─── TASK MATERIAL ───

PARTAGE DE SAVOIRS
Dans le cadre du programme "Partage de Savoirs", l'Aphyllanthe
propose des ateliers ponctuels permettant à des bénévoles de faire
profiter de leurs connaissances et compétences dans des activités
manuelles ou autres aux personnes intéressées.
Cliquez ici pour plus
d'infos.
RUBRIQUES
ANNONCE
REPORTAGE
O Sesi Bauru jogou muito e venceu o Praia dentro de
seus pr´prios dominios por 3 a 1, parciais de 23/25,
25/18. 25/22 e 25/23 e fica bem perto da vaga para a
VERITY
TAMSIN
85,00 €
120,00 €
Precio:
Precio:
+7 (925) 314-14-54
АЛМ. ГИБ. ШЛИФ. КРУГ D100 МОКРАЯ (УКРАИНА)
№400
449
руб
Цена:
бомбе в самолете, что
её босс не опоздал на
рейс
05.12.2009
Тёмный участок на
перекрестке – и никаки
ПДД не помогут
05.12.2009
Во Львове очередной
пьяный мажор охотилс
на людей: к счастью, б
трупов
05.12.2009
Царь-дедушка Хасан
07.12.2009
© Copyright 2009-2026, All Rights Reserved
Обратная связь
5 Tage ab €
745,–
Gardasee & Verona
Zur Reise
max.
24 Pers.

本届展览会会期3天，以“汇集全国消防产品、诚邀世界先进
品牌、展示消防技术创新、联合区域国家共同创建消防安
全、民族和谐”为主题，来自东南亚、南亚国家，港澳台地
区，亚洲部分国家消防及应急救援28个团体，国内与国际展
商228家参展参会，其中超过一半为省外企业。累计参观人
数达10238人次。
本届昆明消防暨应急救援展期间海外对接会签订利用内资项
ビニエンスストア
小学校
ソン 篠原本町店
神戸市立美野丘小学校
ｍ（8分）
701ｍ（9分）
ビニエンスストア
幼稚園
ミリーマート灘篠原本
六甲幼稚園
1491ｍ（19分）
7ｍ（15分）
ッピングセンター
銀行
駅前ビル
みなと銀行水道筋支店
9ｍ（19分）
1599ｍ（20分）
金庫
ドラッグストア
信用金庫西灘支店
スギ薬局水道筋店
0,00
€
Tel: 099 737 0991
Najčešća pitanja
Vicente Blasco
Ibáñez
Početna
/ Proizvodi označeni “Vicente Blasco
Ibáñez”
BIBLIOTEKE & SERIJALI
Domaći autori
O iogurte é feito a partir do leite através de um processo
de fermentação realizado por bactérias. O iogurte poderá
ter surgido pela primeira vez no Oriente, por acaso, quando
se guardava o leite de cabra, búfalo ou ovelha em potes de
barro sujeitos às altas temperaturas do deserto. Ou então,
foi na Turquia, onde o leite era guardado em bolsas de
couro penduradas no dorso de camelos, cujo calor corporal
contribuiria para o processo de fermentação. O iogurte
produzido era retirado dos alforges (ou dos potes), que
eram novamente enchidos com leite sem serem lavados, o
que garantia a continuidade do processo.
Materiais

───

*EXERCISE*. Reproduce every line of text from the records above, unchanged and in the same order.

*WRITTEN ANSWER*.
PARTAGE DE SAVOIRS
Dans le cadre du programme "Partage de Savoirs", l'Aphyllanthe
propose des ateliers ponctuels permettant à des bénévoles de faire
profiter de leurs connaissances et compétences dans des activités
manuelles ou autres aux personnes intéressées.
Cliquez ici pour plus
d'infos.
RUBRIQUES
ANNONCE
REPORTAGE
O Sesi Bauru jogou muito e venceu o Praia dentro de
seus pr´prios dominios por 3 a 1, parciais de 23/25,
25/18. 25/22 e 25/23 e fica bem perto da vaga para a
VERITY
TAMSIN
85,00 €
120,00 €
Precio:
Precio:
+7 (925) 314-14-54
АЛМ. ГИБ. ШЛИФ. КРУГ D100 МОКРАЯ (УКРАИНА)
№400
449
руб
Цена:
бомбе в самолете, что
её босс не опоздал на
рейс
05.12.2009
Тёмный участок на
перекрестке – и никаки
ПДД не помогут
05.12.2009
Во Львове очередной
пьяный мажор охотилс
на людей: к счастью, б
трупов
05.12.2009
Царь-дедушка Хасан
07.12.2009
© Copyright 2009-2026, All Rights Reserved
Обратная связь
5 Tage ab €
745,–
Gardasee & Verona
Zur Reise
max.
24 Pers.

本届展览会会期3天，以“汇集全国消防产品、诚邀世界先进
品牌、展示消防技术创新、联合区域国家共同创建消防安
全、民族和谐”为主题，来自东南亚、南亚国家，港澳台地
区，亚洲部分国家消防及应急救援28个团体，国内与国际展
商228家参展参会，其中超过一半为省外企业。累计参观人
数达10238人次。
本届昆明消防暨应急救援展期间海外对接会签订利用内资项
ビニエンスストア
小学校
ソン 篠原本町店
神戸市立美野丘小学校
ｍ（8分）
701ｍ（9分）
ビニエンスストア
幼稚園
ミリーマート灘篠原本
六甲幼稚園
1491ｍ（19分）
7ｍ（15分）
ッピングセンター
銀行
駅前ビル
みなと銀行水道筋支店
9ｍ（19分）
1599ｍ（20分）
金庫
ドラッグストア
信用金庫西灘支店
スギ薬局水道筋店
0,00
€
Tel: 099 737 0991
Najčešća pitanja
Vicente Blasco
Ibáñez
Početna
/ Proizvodi označeni “Vicente Blasco
Ibáñez”
BIBLIOTEKE & SERIJALI
Domaći autori
O iogurte é feito a partir do leite através de um processo
de fermentação realizado por bactérias. O iogurte poderá
ter surgido pela primeira vez no Oriente, por acaso, quando
se guardava o leite de cabra, búfalo ou ovelha em potes de
barro sujeitos às altas temperaturas do deserto. Ou então,
foi na Turquia, onde o leite era guardado em bolsas de
couro penduradas no dorso de camelos, cujo calor corporal
contribuiria para o processo de fermentação. O iogurte
produzido era retirado dos alforges (ou dos potes), que
eram novamente enchidos com leite sem serem lavados, o
que garantia a continuidade do processo.
Materiais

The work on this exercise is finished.